私を支配するのは嫌悪感ではない。拒否感ともちがう。限りなく美しい狂気を見せられたときの恐怖と憧憬なのかもしれない。心のどこかで、明日は死の収容所に送られるのでもいいから、そういう最高の舞台を見てみたいと思ったりする。そういうものを永遠に見ないまま、平和に幸福に死ぬ人生の価値をふと、はかりにかける。
はかりにかけられる私はまだ恵まれているし、甘い。彼らには選択の余地はなかった。おそらく、そんな環境で最高の歌や踊りやパフォーマンスを発揮することを、断固として拒否し封印しつづけることもあり得たろうし、そんな人もいたのかもしれない。

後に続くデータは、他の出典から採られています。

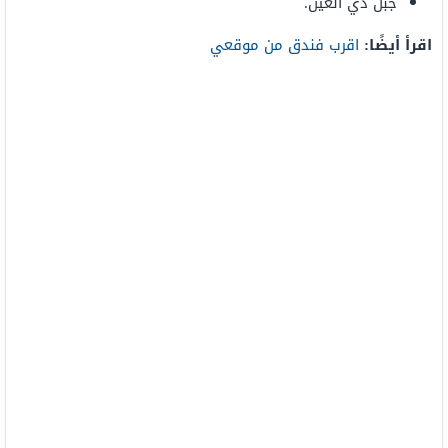
جبل ذي العين.
اقرأ أيضًا:
اقرب فندق من موقعي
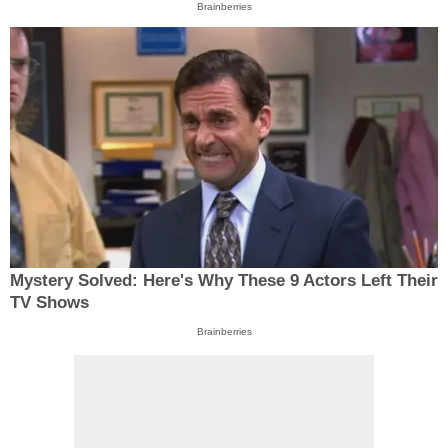
Brainberries
Mystery Solved: Here's Why These 9 Actors Left Their
TV Shows
Brainberries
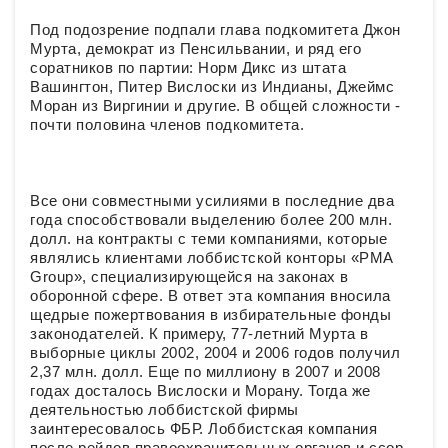
Под подозрение подпали глава подкомитета Джон
Мурта, демократ из Пенсильвании, и ряд его
соратников по партии: Норм Дикс из штата
Вашингтон, Питер Вислоски из Индианы, Джеймс
Моран из Виргинии и другие. В общей сложности -
почти половина членов подкомитета.
Все они совместными усилиями в последние два
года способствовали выделению более 200 млн.
долл. на контракты с теми компаниями, которые
являлись клиентами лоббистской конторы «PMA
Group», специализирующейся на законах в
оборонной сфере. В ответ эта компания вносила
щедрые пожертвования в избирательные фонды
законодателей. К примеру, 77-летний Мурта в
выборные циклы 2002, 2004 и 2006 годов получил
2,37 млн. долл. Еще по миллиону в 2007 и 2008
годах досталось Вислоски и Морану. Тогда же
деятельностью лоббистской фирмы
заинтересовалось ФБР. Лоббистская компания
после рейдов правоохранительных органов и ссор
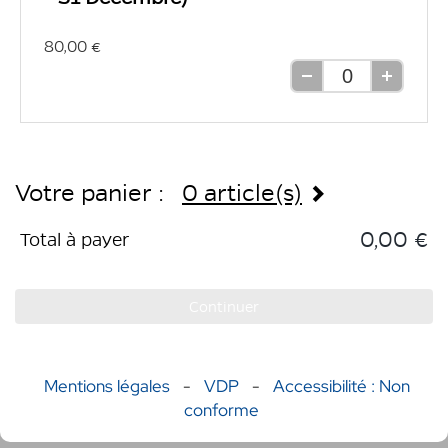
80,00 €
Retirer
Ajouter
une
une
unité
unité
Votre panier :
0 article(s)
0,00 €
Total à payer
Continuer
Mentions légales
-
VDP
-
Accessibilité : Non
conforme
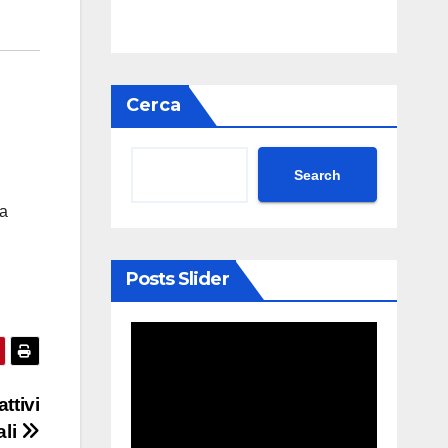
Cerca
Search
na
Posts Slider
ttivi
ali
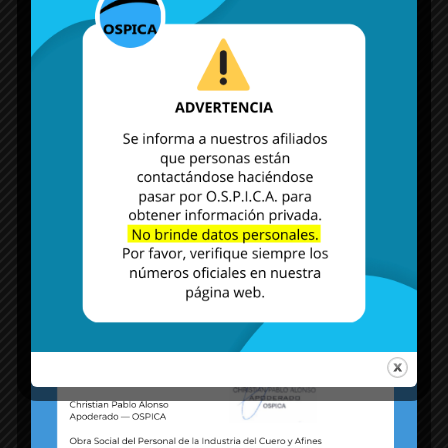
MÁS NOTICIAS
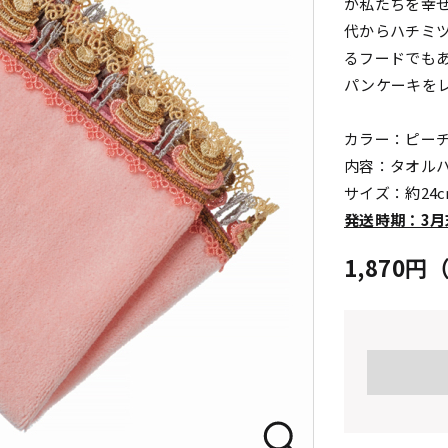
が私たちを幸
代からハチミ
るフードでも
パンケーキを
カラー：ピー
内容：タオル
サイズ：約24
発送時期：3月
1,870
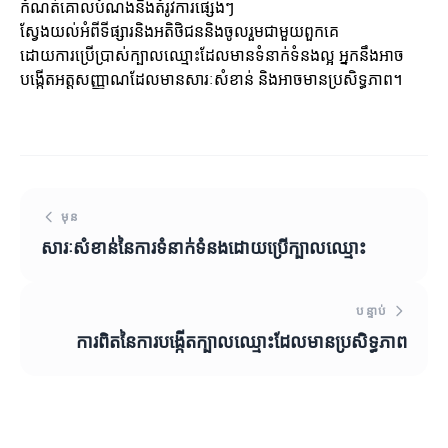
កំណត់គោលបំណងនិងតំរូវការផ្សេងៗ
ស្វែងយល់អំពីទីផ្សារនិងអតិថិជននិងចូលរួមជាមួយពួកគេ
ដោយការប្រើប្រាស់ក្បាលឈ្មោះដែលមានទំនាក់ទំនងល្អ អ្នកនឹងអាច
បង្កើតអត្តសញ្ញាណដែលមានសារៈសំខាន់ និងអាចមានប្រសិទ្ធភាព។
មុន
សារៈសំខាន់នៃការទំនាក់ទំនងដោយប្រើក្បាលឈ្មោះ
បន្ទាប់
ការពិតនៃការបង្កើតក្បាលឈ្មោះដែលមានប្រសិទ្ធភាព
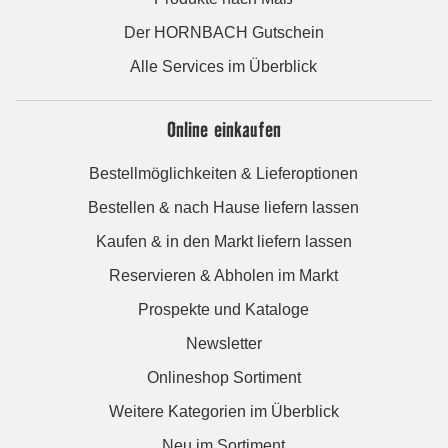
Der HORNBACH Gutschein
Alle Services im Überblick
Online einkaufen
Bestellmöglichkeiten & Lieferoptionen
Bestellen & nach Hause liefern lassen
Kaufen & in den Markt liefern lassen
Reservieren & Abholen im Markt
Prospekte und Kataloge
Newsletter
Onlineshop Sortiment
Weitere Kategorien im Überblick
Neu im Sortiment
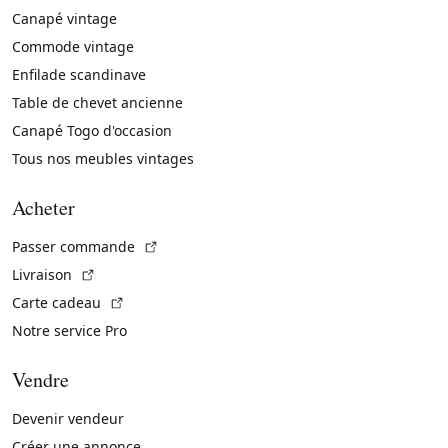
Canapé vintage
Commode vintage
Enfilade scandinave
Table de chevet ancienne
Canapé Togo d'occasion
Tous nos meubles vintages
Acheter
(Lien externe)
Passer commande
(Lien externe)
Livraison
(Lien externe)
Carte cadeau
Notre service Pro
Vendre
Devenir vendeur
Créer une annonce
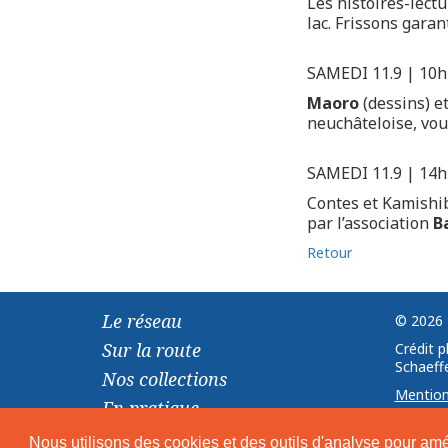
Les histoires-lect
lac. Frissons garant
SAMEDI 11.9 | 10h
Maoro
(dessins) e
neuchâteloise, vou
SAMEDI 11.9 | 14h
Contes et Kamishib
par l’association
Ba
Retour
Le réseau
© 2026 
Sur la route
Crédit 
Schaeffe
Nos collections
Mention
En pratique
Nous utilisons des cookies et des outils d'analyse pour améli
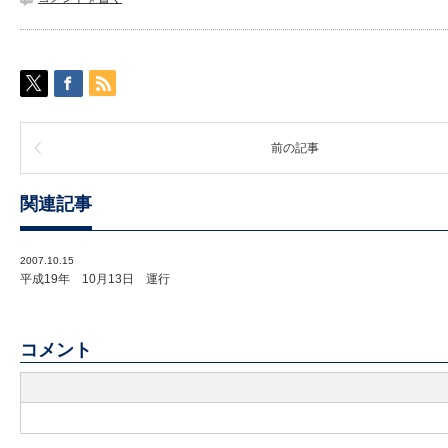
前の記事
関連記事
2007.10.15
平成19年 10月13日 運行
コメント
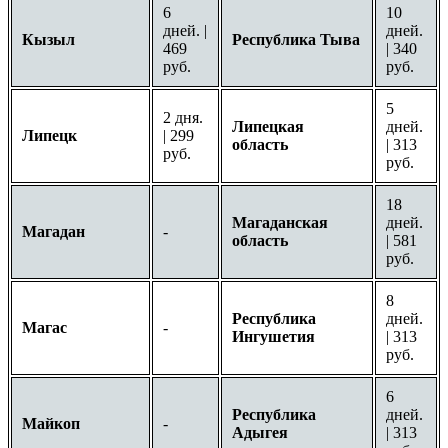
6
10
дней. |
дней.
Кызыл
Республика Тыва
469
| 340
руб.
руб.
5
2 дня.
Липецкая
дней.
Липецк
| 299
область
| 313
руб.
руб.
18
Магаданская
дней.
Магадан
-
область
| 581
руб.
8
Республика
дней.
Магас
-
Ингушетия
| 313
руб.
6
Республика
дней.
Майкоп
-
Адыгея
| 313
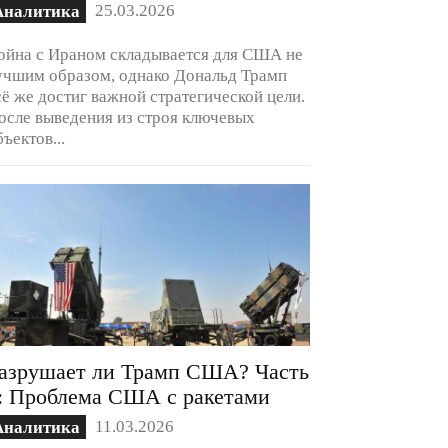
25.03.2026
Аналитика
ойна с Ираном складывается для США не
учшим образом, однако Дональд Трамп
сё же достиг важной стратегической цели.
осле выведения из строя ключевых
бъектов...
азрушает ли Трамп США? Часть
: Проблема США с ракетами
11.03.2026
Аналитика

だが、さしあたり、彼らは生きのびるためにナチスの要求に応え、死に向かって出発する同胞を少しでも幸福にするために、自分たちの才能を使うことを惜しまなかった。それは正しい戦略であり、人間としての正しい行為だった。だが、そういう口実のもとに、きっとそれ以上に彼らを衝き動かしたものは、踊りたい、歌いたい、演じたい、笑わせたいという欲望だったのではないか…「風立ちぬ」の二郎が、飛行機の設計に自分を捧げずにいられなかったように。
生き残ったひとりの女性は、思い出を話す。ある時、予定していた劇をやろうとしたら、予定していた会場に何かの手違いで死体が山積みされていた。彼らはその死体を、階段に立って、次々に手渡しで送って片づけ、予定通りに劇を上演した。そうまでしてでも、彼らは演じたかったのだ。仲間の死体すら、上演の障害物でしかなかった。おそらく、役者であり表現者である彼らにとって、それが生きていく支えであったし、力の源ともなっていたのだ。そこに欺瞞があり、そこに狂気があったにしても。
そして、彼らのそのようなあり方を、最先端で典型的に体現せざるを得なかったのが、クルト・ゲロンだったのだ。